Flowers in the Attic and Petals on the Wind

May 29, 2014

Dear Reader,

So many flower metaphors. Lifetime is famous for producing terrible movies filled with terrible acting that just make you want to cuddle up under a blanket with some popcorn and watch for hours. Why is that? When did we develop a taste for crap telly, as the Brits would say? Life is short. Shouldn’t we want to listen to as much Mozart and Ingrid Michaelson as possible instead of playing Timber for the tenth time in a row? And likewise shouldn’t we be rewatching Return of the King or Sherlock for the hundredth time instead of bingeing all day on Lifetime movies and Jersey Shore reruns? And yet here I am telling you about one of my new favorite things. And its a series of Lifetime movies. This series is beyond a doubt  some of the worst acting, writing, directing etc. ever committed to everlasting infamy. From the book series by V.C. Andrews comes Lifetime’s adaptation of the incest-riddled, arsenic doughnut laden classic Flowers in the Attic and its sequel, Petals on the Wind.

_Provided material:_
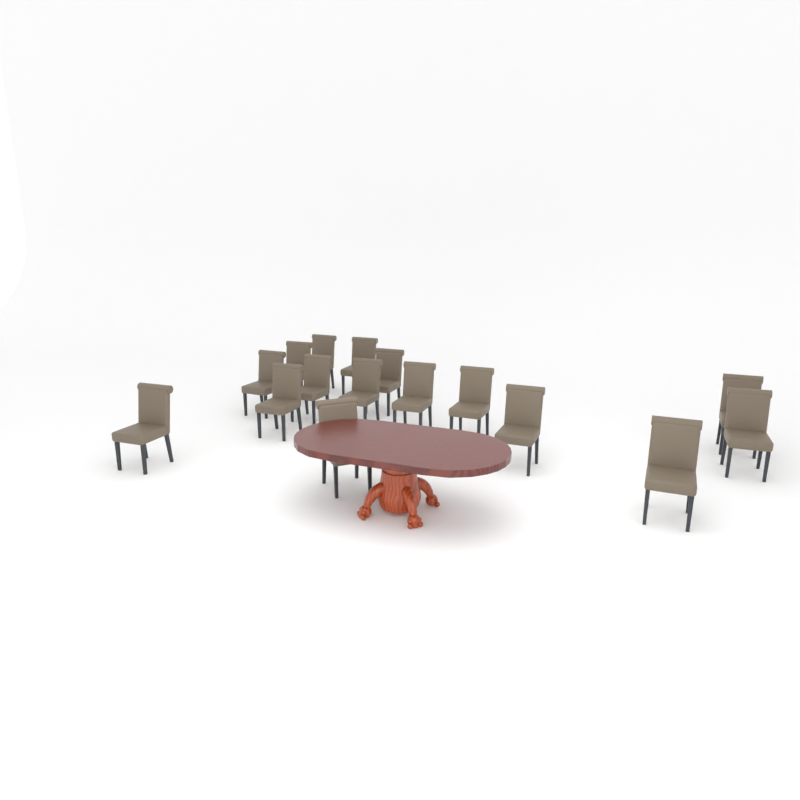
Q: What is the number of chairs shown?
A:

_The task:_
According to the blog post, whose book series is the source of Lifetime's adaptation of Flowers in the Attic and Petals on the Wind? The data have no connection to the blog post.

_Answer in full:_
V.C. Andrews